[JOB ITEM] Pull out every line below that contains the word "Политика".

### INFORMATION SUPPLIED ###

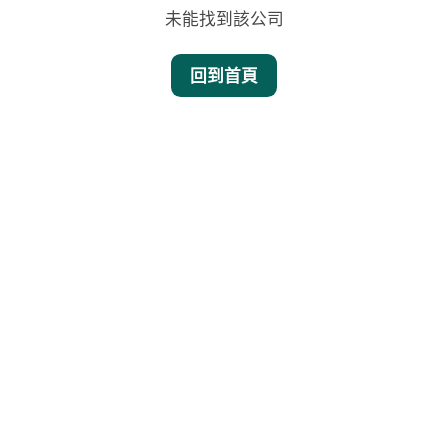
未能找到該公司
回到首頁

###
### INFORMATION SUPPLIED ###

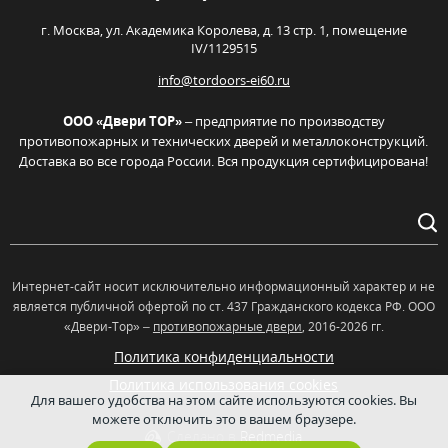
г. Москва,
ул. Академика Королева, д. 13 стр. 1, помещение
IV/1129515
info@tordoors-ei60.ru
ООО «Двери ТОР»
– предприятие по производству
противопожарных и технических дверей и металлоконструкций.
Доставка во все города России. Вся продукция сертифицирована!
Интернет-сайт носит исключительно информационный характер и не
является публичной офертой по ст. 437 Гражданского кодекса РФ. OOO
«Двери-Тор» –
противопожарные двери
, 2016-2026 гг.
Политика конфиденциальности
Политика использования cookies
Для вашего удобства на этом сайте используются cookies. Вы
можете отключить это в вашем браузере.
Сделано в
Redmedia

###

[TASK ANSWER]
Политика конфиденциальности
Политика использования cookies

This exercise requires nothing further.